In uno studio clinico precedente questo farmaco, nivolumab, utilizzato in una strategia adiuvante rispetto alla chirurgia, aveva dimostrato infatti un beneficio a lungo termine con una sopravvivenza libera da recidiva a tre anni del 58% e una riduzione del rischio di recidiva pari al 32%. Anche la sopravvivenza libera da metastasi a distanza è significativamente più lunga con nivolumab con tassi a 36 mesi del 66%. 

“Da 20 anni  – afferma Paolo Ascierto, Direttore dell’Unità di Oncologia Melanoma, Immunoterapia Oncologica e Terapie Innovative dell’Istituto Nazionale Tumori IRCCS Fondazione ‘Pascale’ di Napoli - non ci sono stati passi in avanti nel trattamento adiuvante. Diverse le prospettive offerte da nivolumab, che garantisce, oltre ad un’elevata efficacia, una buona qualità di vita grazie all’ottima tollerabilità. La terapia adiuvante con nivolumab dovrebbe essere iniziata il prima possibile dall’asportazione completa del tumore e il trattamento dura solo un anno".

Grazie a nivolumab, somministrato per 12 mesi, il 58% dei pazienti a tre anni è libero da recidiva e quindi è potenzialmente guarito - Paolo Ascierto

Soddisfatto della decisione di AIFA anche Cosimo Paga, Executive Country Medical Director di Bristol-Myers Squibb Italia: "Per primi abbiamo creduto in questo approccio. La prima molecola immuno-oncologica, ipilimumab, ha ottenuto la rimborsabilità da parte di AIFA per il trattamento del melanoma metastatico nel 2013. Nivolumab è stato rimborsato in Italia per il trattamento del melanoma nel 2016 e, ad oggi, è disponibile per i pazienti anche in altre patologie tumorali come carcinoma del polmone, carcinoma del rene, tumore della testa e del collo e linfoma di Hodgkin”.
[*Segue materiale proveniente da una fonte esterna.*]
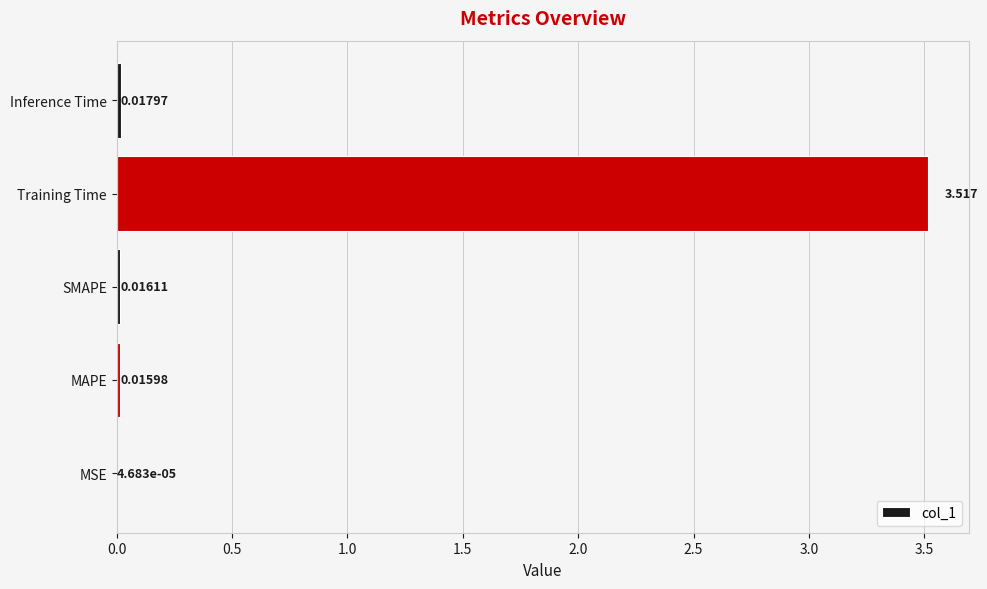

Which has a higher value, MSE or MAPE?

MAPE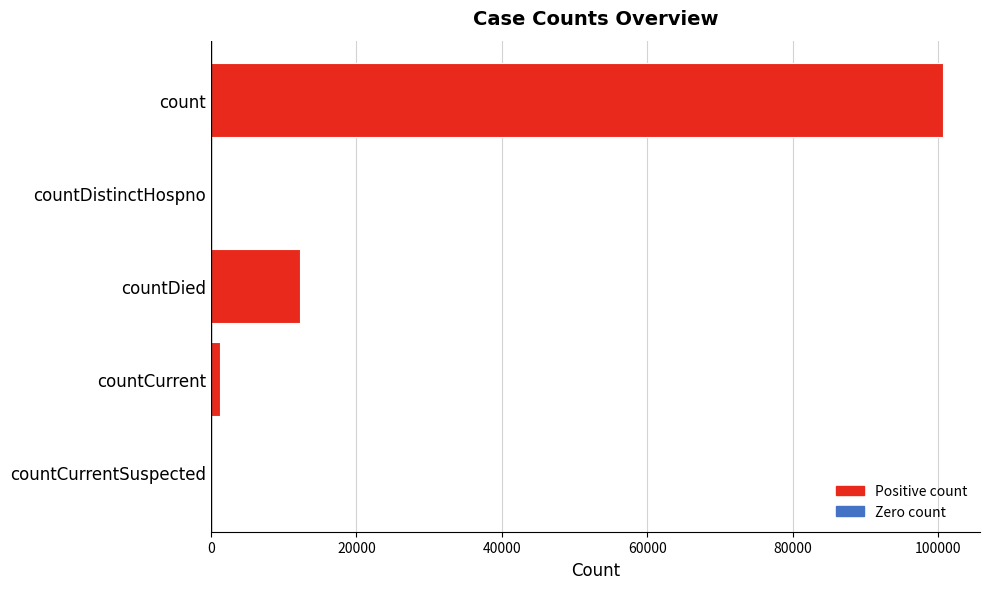

The chart shows a value of 20376 at countDied. True or false?

False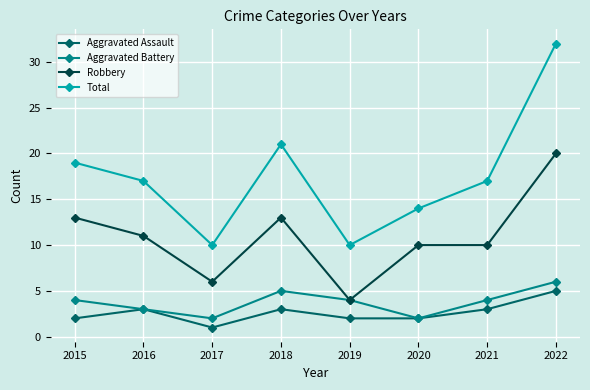

The value of Total at 2019 is 10. True or false?

True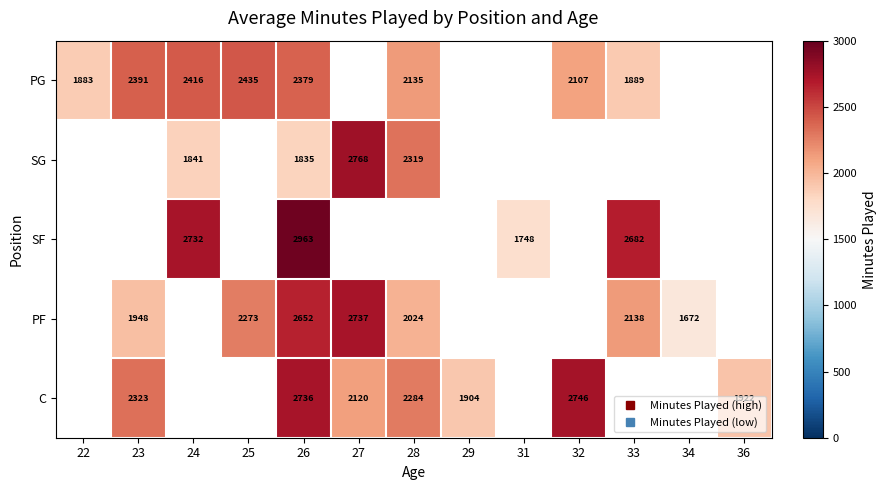

Count the number of data series in this chart.

5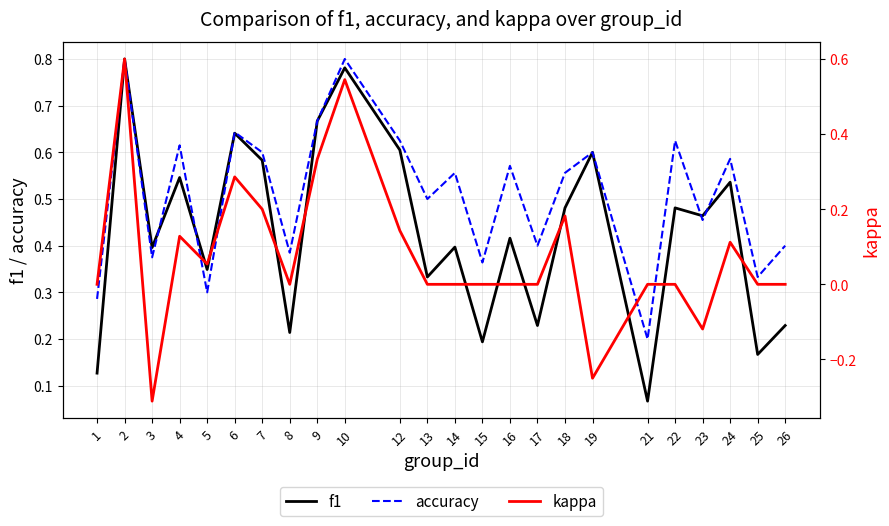

Which series has the widest spread of values?

kappa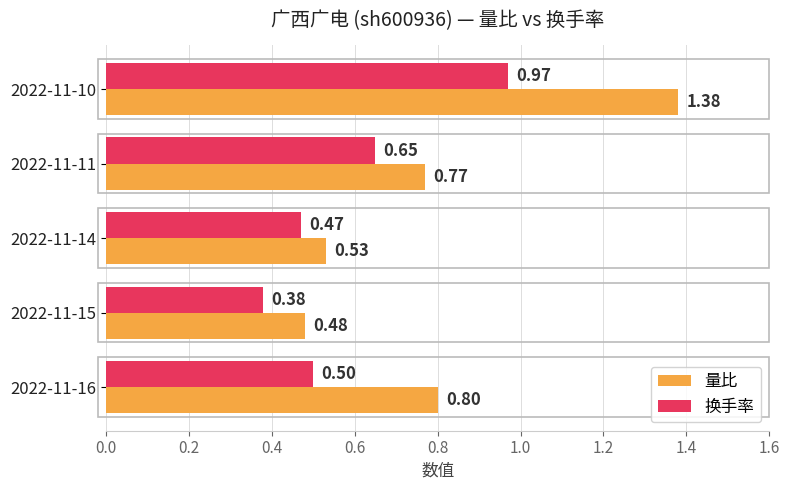

Between 2022-11-14 and 2022-11-10, which series saw the biggest shift?

量比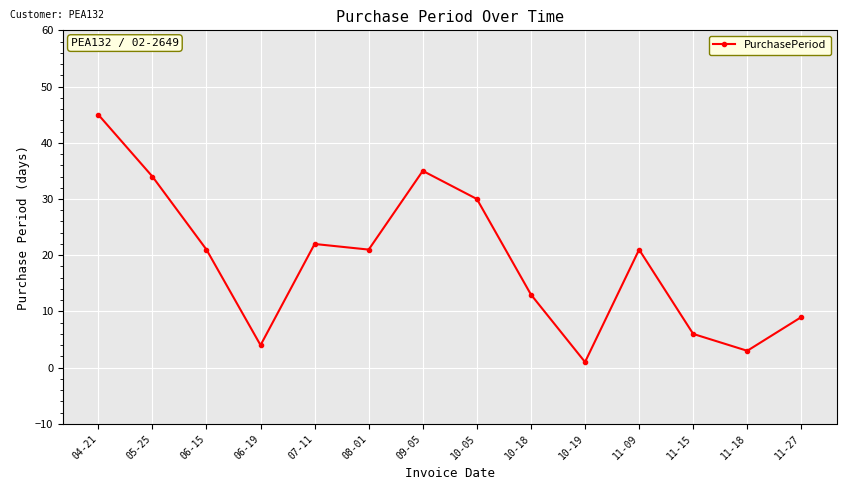

What is the maximum value shown in the chart?

45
“Nel 2019, in Italia, sono stimati circa 12.300 nuovi casi di melanoma – sottolinea Monica Forchetta, presidente APaIM (Associazione Pazienti Italia Melanoma) -. Le campagne di prevenzione sono fondamentali, perché consentono di sensibilizzare la popolazione sulle regole per esporsi al sole senza danneggiare la pelle e di individuare i nei a rischio, prima della loro trasformazione in tumore. Sono felice che, anche in Italia, questo trattamento sarà disponibile per i pazienti. Inoltre, per le persone colpite dalla malattia è importante sapere che questo trattamento ha una durata di 12 mesi, rappresentando un notevole vantaggio psicologico per pazienti spesso giovani che, in questo modo, possono affrontare con più forza il percorso di cura. Inoltre, l’ottima tollerabilità del trattamento consente di mantenere una buona qualità di vita. Infine, non va sottovalutato il coinvolgimento attivo del paziente, che deve essere consapevole dei passi in avanti raggiunti dalla ricerca. I pazienti vanno informati anche sulle sperimentazioni in corso: l’inclusione in uno studio clinico può consentire di accedere in anticipo a terapie innovative.”

L’impegno di Bristol-Myers Squibb a favore dei pazienti è inoltre testimoniato dagli ampi programmi di accesso allargato - Cosimo Paga

 “L’opportunità di somministrare l’immunoterapia in una fase precoce, rispetto alla pratica clinica adottata fino ad ora, rende fondamentale la collaborazione fra le diverse figure: il dermatologo, il chirurgo, l’oncologo medico e l’anatomo-patologo – conclude il prof. Ascierto –. Voglio inoltre ricordare le regole della prevenzione per la corretta esposizione al sole e il controllo dei nei una volta all’anno da parte del dermatologo. Se scoperto precocemente ed escisso con una corretta asportazione chirurgica nella fase iniziale, il melanoma è del tutto guaribile”.